Home Navigating challenges of MedTech research with rare-disease patients

Navigating challenges of MedTech research with rare-disease patients

2 mins read

Authored by: Tom Donnelly, MedTech Director and Amanda Pirraglia, Associate Director

Published in Quirk’s magazine, November 2023

As technology advances there is a growing array of MedTech solutions – wearables, voice-activated devices, telehealth, etc. – to better support patients in their daily lives. However, MedTech research with rare-disease patients presents several unique challenges that must be considered. Ideally, interviews would be in-person in a central location to observe device use; the rarity of the condition can lead to the need for a hybrid methodological approach. In this article, we will: provide some background on rare disease and how research can be different in this population; describe different methodological approaches, respondent configurations and recruitment considerations; and discuss aspects of moderation and analysis.
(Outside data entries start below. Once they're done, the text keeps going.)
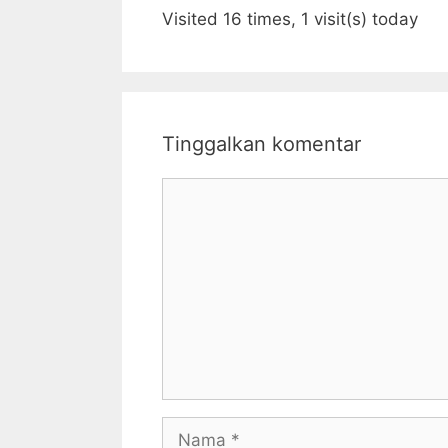
Visited 16 times, 1 visit(s) today
Tinggalkan komentar
Komentar
Nama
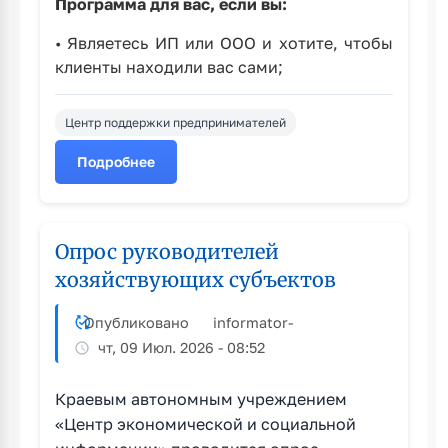
Программа для вас, если вы:
• Являетесь ИП или ООО и хотите, чтобы
клиенты находили вас сами;
Центр поддержки предпринимателей
Подробнее
о
Открыта
регистрация
на
Опрос руководителей
акселерационную
хозяйствующих субъектов
программу
«Заметный
Опубликовано
informator
-
бизнес»
чт, 09 Июл. 2026 - 08:52
Краевым автономным учреждением
«Центр экономической и социальной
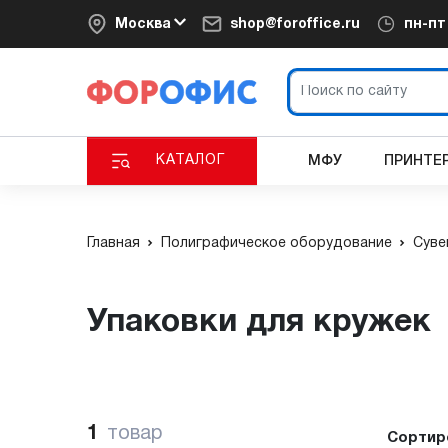
Москва
shop@foroffice.ru
пн-п
КАТАЛОГ
МФУ
ПРИНТЕ
Главная
Полиграфическое оборудование
Суве
Упаковки для кружек
1
товар
Сортир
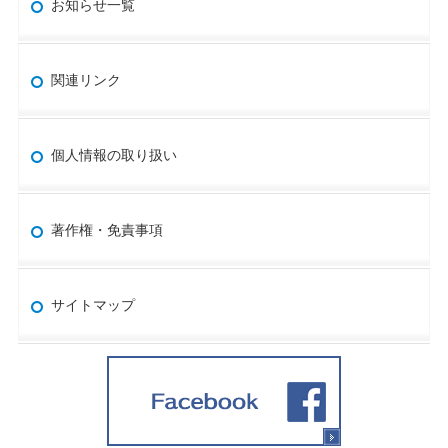
お知らせ一覧
関連リンク
個人情報の取り扱い
著作権・免責事項
サイトマップ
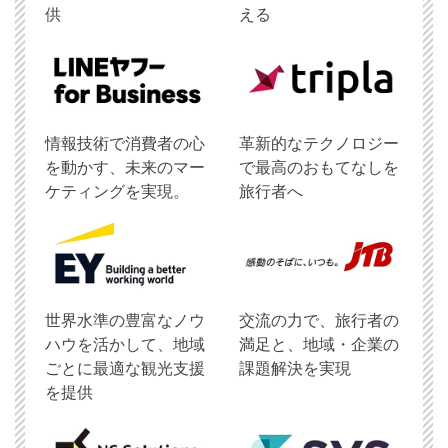
供
える
情報技術で消費者の心
革新的なテクノロジー
を動かす、未来のマー
で最高のおもてなしを
ケティングを実現。
旅行者へ
世界水準の豊富なノウ
交流の力で、旅行者の
ハウを活かして、地域
満足と、地域・企業の
ごとに最適な観光支援
課題解決を実現
を提供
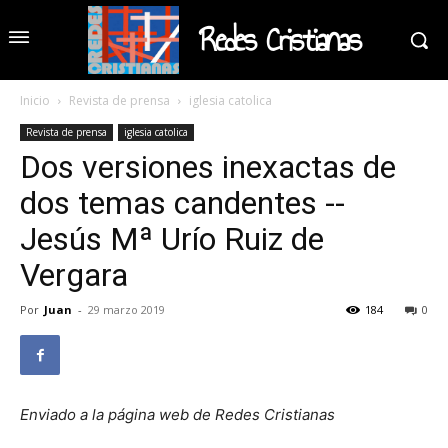
Redes Cristianas
Inicio
Revista de prensa
iglesia catolica
Revista de prensa
iglesia catolica
Dos versiones inexactas de
dos temas candentes --
Jesús Mª Urío Ruiz de
Vergara
Por
Juan
-
29 marzo 2019
184
0
Enviado a la página web de Redes Cristianas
A rare disease affects less than 500 in 1,000,000 people (0.05% prevalence). Definitions vary slightly: in Europe, a rare disease affects less than 1 in 2,000, while in the U.S. it affects less than 200,000 people.1 Overall rare diseases affect up to 6% of the world population (~1 in 20) and about 80% of rare diseases have a genetic origin. Sadly only ~5% have an approved treatment.2

Further subclassification can help to define those indications that are ultra-rare or those that have orphan disease status. The definition of an ultra-rare disease in Europe is that it affects less than 20 in 1,000,000, while the U.S. has no distinction for ultra-rare.3 Approximately 85% of the rare diseases have an incidence of less than 1 in a million (0.0001).

Orphan status may be for a rare or common condition (e.g., malaria, which has 3 million cases/year). Often, they are for rare diseases because of a small patient universe making it harder to conduct clinical trials. In the U.S., the Orphan Drug Act (1983) provides incentives for the development of drugs to treat rare diseases including seven years of market exclusivity after approval.